Selon un responsable anonyme, la télévision d'État iranienne a rapporté ce mercredi 25 mars que l'Iran avait décliné un plan de paix proposé par les États-Unis pour mettre un terme à la guerre qui dure depuis près d'un mois. Ce refus s'inscrit dans le cadre d'une médiation entamée par le Pakistan, qui a offert un plan en quinze points.
« L'Iran a réagi négativement à la proposition américaine », a déclaré Press TV, une chaîne publique anglophone destinée à un public international. La chaîne a ajouté que « la guerre ne prendra fin que si l'Iran en décide ainsi, et pas à l'initiative de Trump ».
Pour l'heure, aucun communiqué officiel n'a été diffusé. Le ministre iranien des Affaires étrangères, Abbas Araghchi, qui avait dirigé les pourparlers avec les États-Unis avant le conflit, n'a pas fait de déclaration.
Les agences de presse iraniennes, dont Mehr et Tasnim, ont relayé cette information, confirmant le refus iranien.
Cinq conditions pour l'arrêt des hostilités
Le responsable cité par Press TV a également précisé que l'Iran pose cinq conditions pour mettre un terme aux hostilités, qui ont été initiées le 28 février suite à des frappes israélo-américaines.
Ces conditions incluent l'arrêt des « agressions et assassinats » ciblant l'Iran, la création d'un mécanisme solidifié pour garantir l'absence de nouvelles offensives par Israël ou les États-Unis, ainsi qu'une forme de compensation pour les dommages subis, en préparation de la reconstruction.

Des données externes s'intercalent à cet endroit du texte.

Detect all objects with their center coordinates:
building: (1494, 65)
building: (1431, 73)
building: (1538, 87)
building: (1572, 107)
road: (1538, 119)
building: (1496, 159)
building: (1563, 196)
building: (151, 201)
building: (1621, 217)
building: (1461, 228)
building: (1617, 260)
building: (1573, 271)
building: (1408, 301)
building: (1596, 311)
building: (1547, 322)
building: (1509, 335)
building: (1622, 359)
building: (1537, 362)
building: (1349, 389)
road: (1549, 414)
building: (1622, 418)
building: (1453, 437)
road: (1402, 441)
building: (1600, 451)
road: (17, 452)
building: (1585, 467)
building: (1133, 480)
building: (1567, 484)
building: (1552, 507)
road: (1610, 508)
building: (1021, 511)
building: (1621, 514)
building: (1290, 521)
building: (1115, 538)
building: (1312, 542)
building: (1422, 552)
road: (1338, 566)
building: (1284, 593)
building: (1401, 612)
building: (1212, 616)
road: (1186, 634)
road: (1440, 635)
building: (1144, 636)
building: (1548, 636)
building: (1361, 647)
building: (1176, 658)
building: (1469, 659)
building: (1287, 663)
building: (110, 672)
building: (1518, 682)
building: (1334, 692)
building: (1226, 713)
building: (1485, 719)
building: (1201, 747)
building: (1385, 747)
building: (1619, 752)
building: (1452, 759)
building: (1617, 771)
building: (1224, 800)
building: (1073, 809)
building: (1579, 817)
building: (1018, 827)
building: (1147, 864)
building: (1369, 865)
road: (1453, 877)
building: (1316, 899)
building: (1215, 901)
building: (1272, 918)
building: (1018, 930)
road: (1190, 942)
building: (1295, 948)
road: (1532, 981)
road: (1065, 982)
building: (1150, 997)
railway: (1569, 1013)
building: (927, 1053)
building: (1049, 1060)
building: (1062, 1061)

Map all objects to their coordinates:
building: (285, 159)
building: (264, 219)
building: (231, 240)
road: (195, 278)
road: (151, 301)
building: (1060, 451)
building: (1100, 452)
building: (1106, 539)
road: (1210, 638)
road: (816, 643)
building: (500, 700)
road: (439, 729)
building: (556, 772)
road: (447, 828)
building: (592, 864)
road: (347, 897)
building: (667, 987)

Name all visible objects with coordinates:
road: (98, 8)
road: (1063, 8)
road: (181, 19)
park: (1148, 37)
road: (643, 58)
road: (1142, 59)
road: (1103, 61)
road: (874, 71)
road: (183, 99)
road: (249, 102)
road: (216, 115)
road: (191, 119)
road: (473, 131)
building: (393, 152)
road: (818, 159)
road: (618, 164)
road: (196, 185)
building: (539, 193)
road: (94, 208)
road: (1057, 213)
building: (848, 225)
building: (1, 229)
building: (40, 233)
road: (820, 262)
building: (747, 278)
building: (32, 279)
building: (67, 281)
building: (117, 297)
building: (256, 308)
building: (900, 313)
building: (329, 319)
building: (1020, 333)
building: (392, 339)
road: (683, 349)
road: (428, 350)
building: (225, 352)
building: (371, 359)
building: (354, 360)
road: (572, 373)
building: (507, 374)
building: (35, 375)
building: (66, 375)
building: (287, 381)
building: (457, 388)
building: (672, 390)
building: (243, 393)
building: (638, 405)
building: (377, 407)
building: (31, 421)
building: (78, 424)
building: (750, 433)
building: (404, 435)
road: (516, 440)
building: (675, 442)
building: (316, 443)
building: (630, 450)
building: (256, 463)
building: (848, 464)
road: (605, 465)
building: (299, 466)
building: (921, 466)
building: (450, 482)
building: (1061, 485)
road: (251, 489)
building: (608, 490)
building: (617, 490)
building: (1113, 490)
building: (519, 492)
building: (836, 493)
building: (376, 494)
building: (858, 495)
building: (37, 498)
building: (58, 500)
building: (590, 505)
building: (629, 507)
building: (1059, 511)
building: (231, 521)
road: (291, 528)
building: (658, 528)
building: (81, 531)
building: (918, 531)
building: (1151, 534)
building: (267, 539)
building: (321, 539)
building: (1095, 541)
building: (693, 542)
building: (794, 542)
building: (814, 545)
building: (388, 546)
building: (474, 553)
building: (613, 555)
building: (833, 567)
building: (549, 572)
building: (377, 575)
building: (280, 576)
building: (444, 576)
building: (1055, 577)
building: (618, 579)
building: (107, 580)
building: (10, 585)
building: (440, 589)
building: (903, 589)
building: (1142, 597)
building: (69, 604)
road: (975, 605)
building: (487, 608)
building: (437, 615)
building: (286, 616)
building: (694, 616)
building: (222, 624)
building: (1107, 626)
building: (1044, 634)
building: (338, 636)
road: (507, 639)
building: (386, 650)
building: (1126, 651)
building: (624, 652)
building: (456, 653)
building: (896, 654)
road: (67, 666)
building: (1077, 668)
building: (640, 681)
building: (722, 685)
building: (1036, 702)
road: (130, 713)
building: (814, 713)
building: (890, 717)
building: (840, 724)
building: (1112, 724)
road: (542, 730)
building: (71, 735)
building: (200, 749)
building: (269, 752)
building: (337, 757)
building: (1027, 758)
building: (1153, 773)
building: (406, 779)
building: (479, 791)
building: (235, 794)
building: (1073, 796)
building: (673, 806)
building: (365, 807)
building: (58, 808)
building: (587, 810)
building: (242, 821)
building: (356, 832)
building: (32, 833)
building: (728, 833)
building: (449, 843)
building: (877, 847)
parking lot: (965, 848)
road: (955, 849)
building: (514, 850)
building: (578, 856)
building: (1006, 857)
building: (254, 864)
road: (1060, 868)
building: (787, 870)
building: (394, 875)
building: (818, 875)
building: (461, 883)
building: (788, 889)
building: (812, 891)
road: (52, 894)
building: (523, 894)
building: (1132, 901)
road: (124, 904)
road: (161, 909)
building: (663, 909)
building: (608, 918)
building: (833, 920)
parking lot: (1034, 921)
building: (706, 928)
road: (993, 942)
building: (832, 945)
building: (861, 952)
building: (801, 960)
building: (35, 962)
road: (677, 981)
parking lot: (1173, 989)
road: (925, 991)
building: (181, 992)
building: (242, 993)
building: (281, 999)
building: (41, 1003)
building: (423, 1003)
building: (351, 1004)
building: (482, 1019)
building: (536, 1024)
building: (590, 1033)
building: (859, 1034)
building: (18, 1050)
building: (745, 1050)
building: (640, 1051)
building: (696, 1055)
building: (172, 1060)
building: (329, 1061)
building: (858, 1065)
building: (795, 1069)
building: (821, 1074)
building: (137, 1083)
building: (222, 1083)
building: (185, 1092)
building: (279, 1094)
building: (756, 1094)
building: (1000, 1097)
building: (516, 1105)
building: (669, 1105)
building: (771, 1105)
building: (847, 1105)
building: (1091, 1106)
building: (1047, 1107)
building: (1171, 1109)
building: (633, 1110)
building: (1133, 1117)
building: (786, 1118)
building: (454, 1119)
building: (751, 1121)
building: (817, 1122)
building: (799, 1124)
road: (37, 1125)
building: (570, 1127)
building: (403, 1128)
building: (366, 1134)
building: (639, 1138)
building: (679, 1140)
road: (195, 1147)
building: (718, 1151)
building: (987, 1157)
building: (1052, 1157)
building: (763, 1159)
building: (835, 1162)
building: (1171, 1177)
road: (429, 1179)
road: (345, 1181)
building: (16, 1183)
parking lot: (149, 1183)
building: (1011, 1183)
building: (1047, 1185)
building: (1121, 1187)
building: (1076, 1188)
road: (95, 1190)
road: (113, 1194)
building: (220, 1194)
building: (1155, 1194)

De plus, l'Iran demande une cessation des hostilités sur tous les fronts, notamment en ce qui concerne les groupes de résistance tels que le Hezbollah, ainsi que des reconnaissances internationales sécurisant les droits de l'Iran sur le détroit d'Ormuz, un axe fondamental du commerce mondial en proie au conflit.
Cette situation reste préoccupante, les experts en relations internationales signalant l'importance du rôle du Pakistan en tant que médiateur dans cette crise. Selon le géopolitologue Jean-Pierre Filiu, « Les acteurs régionaux doivent s'engager plus activement pour apaiser les tensions avant qu'elles n'explosent dans un conflit à grande échelle ».